I raised my eyebrows. "The Torah contains the Old Testament, so yeah, it's like miniature Bibles."
"Would the Bible work for us Christians?"
"I don't know. Probably, I've just never been attacked by vampires while carrying a Bible." That was probably my fault. In fact, when was the last time I'd read the Bible? Was I becoming a Sunday Christian? I'd worry about my soul later, after my body felt a little better.
"Cancel the ambulance; I'm fine."
"You are not fine," Ruebens said. He reached out as if to touch me. I looked at him. He stopped in mid-motion. "Let us help you, Ms. Blake. We share common enemies."
The police were walking towards us over the dark grass. Karl Inger was coming, too, talking softly to the police as they moved.
"Do the police know you were shooting at us first?"
Something passed over Ruebens's face.
"They don't know, do they?"
"We saved you, Ms. Blake, from a fate worse than death. I was wrong to try and hurt you. You raise the dead, but if you are truly enemies with the vampires, then we are allies."
"The enemy of my enemy is my friend, huh?"
He nodded.
The police were almost here, almost within earshot. "All right, but you ever point a gun at me again and I'll forget you saved me."
"It will never happen again, Ms. Blake; you have my word."
I wanted to say something disparaging, but the police were there. They'd hear. I wasn't going to tell on Ruebens and Humans First, so I had to save my smart alec comebacks for later use. Knowing Ruebens, I'd get another chance.

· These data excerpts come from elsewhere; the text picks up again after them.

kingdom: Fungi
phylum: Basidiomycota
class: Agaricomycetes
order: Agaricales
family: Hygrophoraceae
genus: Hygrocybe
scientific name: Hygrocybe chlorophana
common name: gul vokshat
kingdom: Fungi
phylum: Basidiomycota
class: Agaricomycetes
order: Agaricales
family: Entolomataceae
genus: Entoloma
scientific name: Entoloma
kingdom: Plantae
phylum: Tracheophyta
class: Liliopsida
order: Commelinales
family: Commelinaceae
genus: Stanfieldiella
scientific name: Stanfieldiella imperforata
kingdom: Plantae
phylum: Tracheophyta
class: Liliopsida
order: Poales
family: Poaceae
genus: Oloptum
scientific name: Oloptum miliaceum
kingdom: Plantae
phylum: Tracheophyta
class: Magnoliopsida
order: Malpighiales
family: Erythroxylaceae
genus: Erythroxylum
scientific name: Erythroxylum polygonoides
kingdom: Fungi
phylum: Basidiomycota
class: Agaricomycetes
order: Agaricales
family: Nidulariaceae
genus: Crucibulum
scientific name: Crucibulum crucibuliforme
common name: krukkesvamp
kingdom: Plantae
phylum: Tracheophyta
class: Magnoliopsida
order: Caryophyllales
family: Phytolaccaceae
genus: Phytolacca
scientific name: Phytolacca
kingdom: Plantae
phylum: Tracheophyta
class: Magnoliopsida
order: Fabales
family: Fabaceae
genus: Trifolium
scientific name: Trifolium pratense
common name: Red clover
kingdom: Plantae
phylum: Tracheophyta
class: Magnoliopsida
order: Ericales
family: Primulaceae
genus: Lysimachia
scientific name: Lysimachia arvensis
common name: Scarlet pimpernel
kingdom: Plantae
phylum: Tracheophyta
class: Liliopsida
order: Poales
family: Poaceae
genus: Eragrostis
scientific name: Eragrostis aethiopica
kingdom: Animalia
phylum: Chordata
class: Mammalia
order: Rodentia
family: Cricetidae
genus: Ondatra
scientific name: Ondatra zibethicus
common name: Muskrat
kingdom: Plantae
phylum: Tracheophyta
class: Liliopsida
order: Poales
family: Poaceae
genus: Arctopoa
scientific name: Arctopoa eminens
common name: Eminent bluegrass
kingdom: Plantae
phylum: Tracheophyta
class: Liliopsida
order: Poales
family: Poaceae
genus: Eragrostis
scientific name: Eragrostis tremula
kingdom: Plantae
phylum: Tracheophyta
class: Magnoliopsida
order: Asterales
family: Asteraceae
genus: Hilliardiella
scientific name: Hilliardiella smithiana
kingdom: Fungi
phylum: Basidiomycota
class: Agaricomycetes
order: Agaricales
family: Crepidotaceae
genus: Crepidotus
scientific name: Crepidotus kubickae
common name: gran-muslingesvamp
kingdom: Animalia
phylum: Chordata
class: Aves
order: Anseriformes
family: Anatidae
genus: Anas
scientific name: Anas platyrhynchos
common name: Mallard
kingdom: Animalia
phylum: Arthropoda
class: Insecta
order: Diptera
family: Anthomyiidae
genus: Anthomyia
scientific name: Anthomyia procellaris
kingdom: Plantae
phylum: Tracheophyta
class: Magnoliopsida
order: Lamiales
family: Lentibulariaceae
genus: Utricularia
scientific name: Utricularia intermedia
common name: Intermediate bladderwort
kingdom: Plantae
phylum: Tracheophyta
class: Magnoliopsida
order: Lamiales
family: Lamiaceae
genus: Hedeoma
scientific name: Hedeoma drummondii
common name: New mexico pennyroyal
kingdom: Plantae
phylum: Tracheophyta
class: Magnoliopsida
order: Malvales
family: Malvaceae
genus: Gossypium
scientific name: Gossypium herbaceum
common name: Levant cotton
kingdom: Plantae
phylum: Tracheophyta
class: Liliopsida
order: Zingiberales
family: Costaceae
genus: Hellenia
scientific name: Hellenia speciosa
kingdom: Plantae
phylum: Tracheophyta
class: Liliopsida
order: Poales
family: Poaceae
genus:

I lied to the police about what Humans First had done, and I lied about what Alejandro had wanted from me. It was just another of those mindless attacks that had happened twice already. Later, to Dolph and Zerbrowski, I'd tell the truth, but right now I just didn't feel like explaining the entire mess to strangers. I wasn't even sure Dolph would get the whole story. Like the fact that I was almost assuredly Jean-Claude's human servant.
Nope, no need to mention that.
Chapter 25
Larry's car was a late-model Mazda. The vampires had kept Humans First so busy they hadn't had time to trash the car. Lucky for us, since my car was totaled. Oh, I'd have to go through the insurance company and let them tell me the car was totaled, but there was something large broken underneath the car; fluids darker than blood were leaking out. The front end looked like we'd hit an elephant. I knew totaled when I saw it.
We'd spent the last several hours at the emergency room. The ambulance attendants insisted I see a doctor, and Larry needed three small stitches in his forehead. His orangey hair fell forward and hid the wound. His first scar. The first of many if he stayed in this business and hung around me.
"You've been on the job, what, fourteen hours? What do you think so far?" I asked.
He glanced at me sideways, then back to the road. He smiled, but it didn't look funny. "I don't know."
"Do you want to be an animator when you graduate?"
"I thought I did," he said.
Honesty; a rare talent. "Not sure now?"
"Not really."
I let it rest there. My instinct was to talk him out of it. To tell him to go into some sane, normal business. But I knew that raising the dead wasn't just a job choice. If your "talent" was strong enough, you had to raise the dead or risk the power coming out at odd moments. Does the term roadkill mean anything to you? It meant something to my stepmother Judith. Of course, she wasn't pleased with my job. She thought it was gruesome. What could I say? She was right.
"There are other job choices for a preternatural biology degree."
"What? A zoo, exterminator?"
"Teacher," I said, "park ranger, naturalist, field biologist, researcher."